Auch Gasttänzer*innen und Gastballettmeister*innen kennen sie, aus oft jahrelanger enger Zusammenarbeit. Für viele Ballettinsider ist es undenkbar, dass sie auf einmal rassistisch geworden sein soll.
Alexei Ratmansky, internationaler Starchoreograf mit ukrainisch-russischen Wurzeln und zudem Wunschkandidat vieler als kommender Ballettintendant für Berlin, teilte ausdrücklich mit, dass er bei seinen Arbeiten in Berlin niemals Rassismus konstatieren musste.
Auch Personen, die die beschuldigte Trainerin aus der täglichen Arbeit kennen und bei den fraglichen konkreten Situationen mit dabei waren, haben sich deutlich vor sie gestellt.
Demnach ist es definitiv nicht wahr, dass sie sich gegenüber Lopes Gomes rassistisch oder anders diskriminierend geäußert oder entsprechend gehandelt hätte. Die Tatvorwürfe werden als haltlos bezeichnet.
Die Anwältin vom Staatsballett Berlin, Marion Ruhl von der Kanzlei Knauthe in Berlin, unterließ es allerdings, möglichst viele Zeug*innen zu Gunsten ihrer Mandantin zu befragen und einzubringen.
Mangelndes Engagement von Anwälten entscheidet bekanntlich den Verlauf der meisten Verfahren. Und zwar für die Gegenseite.
Der Anwalt der Gegenseite in diesem Fall, der Chloé Lopes Gomes vertritt und Christoph Partsch heißt, hat ziemlich viel unternommen, um seine Mandantin ins Recht zu setzen. Bishin zu einer blindwütigen Ehrverletzung des Ballett-Journals.
Er hat seine Kanzlei am Ku’damm – und einen nicht unbeschädigten Ruf, seit ihm 2016 vorgeworfen wurde, seine damalige Position als Vertrauensanwalt des Berliner Senats für Korruption für Geschäfte mit seinen Mandanten missbraucht zu haben. Ausgerechnet die BILD-Zeitung hat das – so etwas gibt es auch mal – sehr sauber recherchiert.
Partsch hatte schon im Vorfeld angekündigt, 20.000 Euro Entschädigung für seine Mandantin einholen zu wollen. Immerhin 16.000 Euro plus ein Jahr Weiterbeschäftigung handelte er jetzt als Vergleich aus.
Aber: Ein Vergleich ist kein Urteil. Und ein Bühnenschiedsgericht ist kein Landesarbeitsgericht.
Man mag sich freuen, dass die Chose nun vielleicht ein schnelles Ende findet. Das hängt wohl auch vom Verhalten von Chloé Lopes Gomes ab.
Aber man mag es auch bedauern, dass die mutmaßliche Wahrheit auf der Strecke blieb.

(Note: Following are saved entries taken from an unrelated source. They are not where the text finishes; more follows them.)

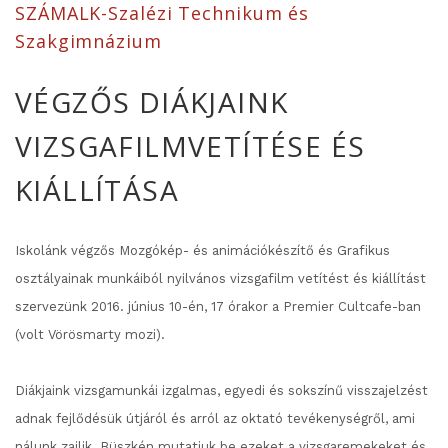
SZÁMALK-Szalézi Technikum és
Szakgimnázium
VÉGZŐS DIÁKJAINK
VIZSGAFILMVETÍTÉSE ÉS
KIÁLLÍTÁSA
Iskolánk végzős Mozgókép- és animációkészítő és Grafikus
osztályainak munkáiból nyilvános vizsgafilm vetítést és kiállítást
szervezünk 2016. június 10-én, 17 órakor a Premier Cultcafe-ban
(volt Vörösmarty mozi).
Diákjaink vizsgamunkái izgalmas, egyedi és sokszínű visszajelzést
adnak fejlődésük útjáról és arról az oktató tevékenységről, ami
nálunk zajlik. Büszkén mutatjuk be ezeket a vizsgaremekeket és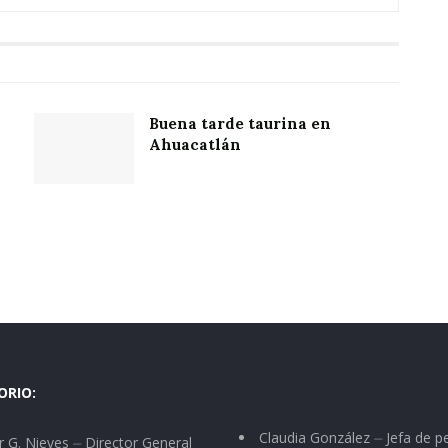
Buena tarde taurina en
Ahuacatlán
ORIO:
Claudia González ⏤ Jefa de p
 G. Nieves ⏤ Director General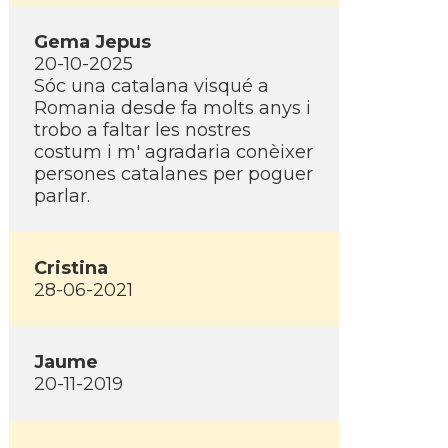
Gema Jepus
20-10-2025
Sóc una catalana visqué a
Romania desde fa molts anys i
trobo a faltar les nostres
costum i m' agradaria conèixer
persones catalanes per poguer
parlar.
Cristina
28-06-2021
Jaume
20-11-2019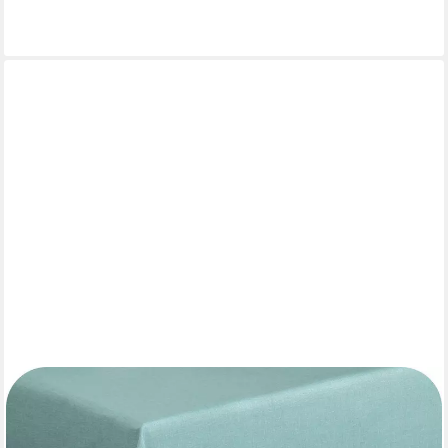
12,99 €
lieferbar - in 3-4 Werktagen bei dir
BEAUTEX
Tischdecke Leinenoptik wasserabweisend, fleckabweisend und
pflegeleicht (1-tlg), Hochwertiger Saum, waschbar bis 40°C, 70%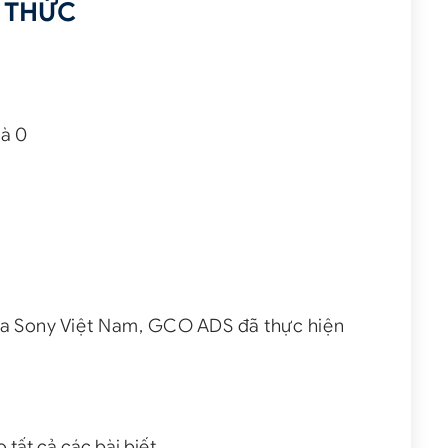
H THỨC
là 0
của Sony Việt Nam, GCO ADS đã thực hiện
 tất cả các bài biết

P.S. Ausgerechnet das Land Berlin macht fehlerhafte Mitteilungen über die Sache auf seiner Homepage www.berlin.de. Dort steht, Lopes Gomes habe „eine Rückkehr in die Compagnie“ gefordert. Die Compagnie musste sie aus arbeitsrechtlichen Gründen aber nie verlassen. Ihr war ja nicht fristlos, sondern ordentlich gekündigt worden. Bis zum Spielzeitende hätte sie also in jedem Fall mit dem Staatsballett Berlin trainiert.
Außerdem spricht das Land Berlin vom Staatsballett Berlin wie von einem Arbeitgeber. Juristisch ist hier aber die Stiftung Oper in Berlin der Ansprechpartner. Ob das ein Vorteil oder ein Nachteil fürs Ballett ist, sei dahingestellt.